In an attempt to better manage the migration wave to, and through, borderless Europe, the EU Commission is proposing policies on three fronts. The negotiations in the EU Council will not be easy: they involve some very reluctant governments, especially those from Eastern Europe.
The first and most imperative task is to find a better way of receiving and distributing migrants throughout the continent. There is an emerging consensus that major centers for humanitarian reception and administrative registration will need to be created in the primary 'front-line' states in South and East Europe. These will have to be run, or at least tightly supervised, by the EU Commission, because Brussels will finance them and will want to enforce minimum standards.
More controversial has been the question of fair distribution of migrants according to EU-wide criteria. So far, Eastern Europe has refused to accept any quotas. This will probably change, because it remains very much dependent on net contributions to the EU from Northern and Western Europe. Similarly, the stance in the UK has softened, with public opinion swinging towards more compassion and away from UKIP-style isolationism.
The second front is the fight against human trafficking. Large scale trafficking has generated the present, never-ending migration stream to Europe. It will be anything but easy to find effective measures against such sophisticated and entrenched schemes originating in the source countries and continuing through Northern Europe. [fold]
In Eritrea, the rot starts at the highest civil and military level of a country run by a totalitarian strongman. Whole contingents of would-be Eritrean migrants are sold over borders to international people smugglers based in Libya, a failed state. These ancestors of the Arab slave traders then sell places in boats which are pushed out into the Mediterranean with often disastrous consequences for desperate refugees.
Such criminal activity, protected by internationally-recognised governments as well as heavily armed and well-connected war lords, can only be interrupted by a mix of international sanctions and targeted military action. As yet, the EU has developed neither the required political will, nor the necessary military means. However, the need for action on this front has dramatically increased over the last weeks, and in typical EU fashion, European Governments might again surprise everybody, including themselves, with a more muscular response.

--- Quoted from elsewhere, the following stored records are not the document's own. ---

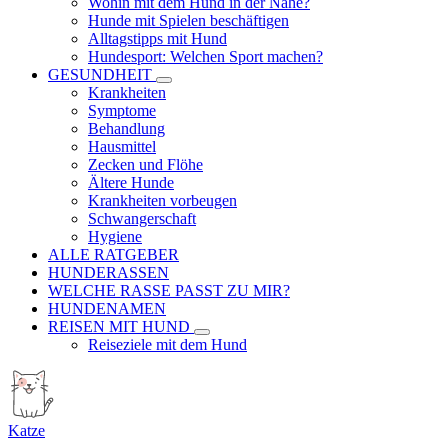
Wohin mit dem Hund in der Nähe?
Hunde mit Spielen beschäftigen
Alltagstipps mit Hund
Hundesport: Welchen Sport machen?
GESUNDHEIT
Krankheiten
Symptome
Behandlung
Hausmittel
Zecken und Flöhe
Ältere Hunde
Krankheiten vorbeugen
Schwangerschaft
Hygiene
ALLE RATGEBER
HUNDERASSEN
WELCHE RASSE PASST ZU MIR?
HUNDENAMEN
REISEN MIT HUND
Reiseziele mit dem Hund
Katze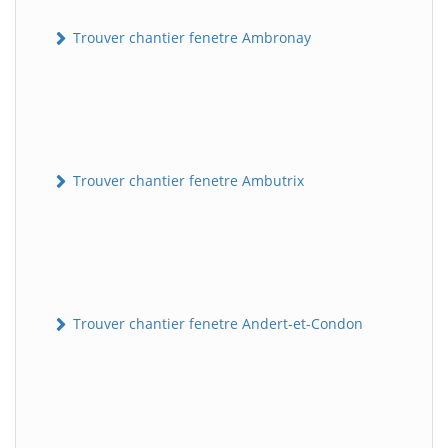
Trouver chantier fenetre Ambronay
Trouver chantier fenetre Ambutrix
Trouver chantier fenetre Andert-et-Condon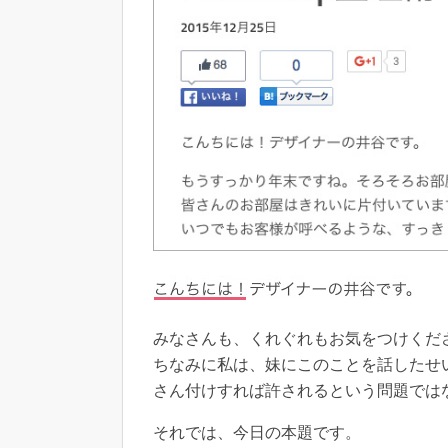
みなさんも、くれぐれもお気をつけくだ
ちなみに私は、妹にこのことを話したせ
さん付けすれば許されるという問題では
それでは、今日の本題です。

The third front, and the root of the whole problem, lies in the migrants' countries of origin. There is nothing new about migration. However, crises, whether man-made (war, oppression, inequality) or to a lesser degree, natural crises, can accelerate the 'normal' migration process to breaking point, as in the case of the violent implosion of Syria. With Syria literally at Europe's doorstep, very difficult decisions can no longer be avoided. These include entering into discussions with the Assad regime and trying to force Turkey, a NATO-member, to do more against ISIS.
In the present migrant influx to Europe, the great majority of Syrians are political refugees. However, the African migrants are mostly economic refugees, so measures in their country of origin will need to be long-term. An exception would be intergovernmental agreements in which source countries make it harder for citizens to leave, in return for sustainable development aid at a grass-roots level.
The ugly truth of course is that many African governments do nothing to prevent their best and brightest from leaving, and actually often push them out, either actively or through a deeply corrupt system in which connections invariably trump merit. In an address at a major book-fair in Germany, Senegalese writer Abasse Ndione eloquently accused his Government and continent: 'Only the sons of ministers stay' (my translation).
One bright spot in Europe's seemingly intractable migration mess was Angela Merkel's hopeful mid-August statement: 'the asylum issue could be the next big project where we show whether we're capable of working together'. Even Peter Sutherland (who's morphed from coolly calculating WTO head to morally hard-hitting Special Representative for international migration for the UN Secretary General) sees a 'the brief chance for Europe to rescue its integrity'. Moral rectitude may not be the first recourse for politicians, but in the context of refugee and asylum crises it's the ultimate yardstick for our type of democracy.
Other countries, harshly judged on their refugee policy in the court of Western public opinion, might want to reflect on this.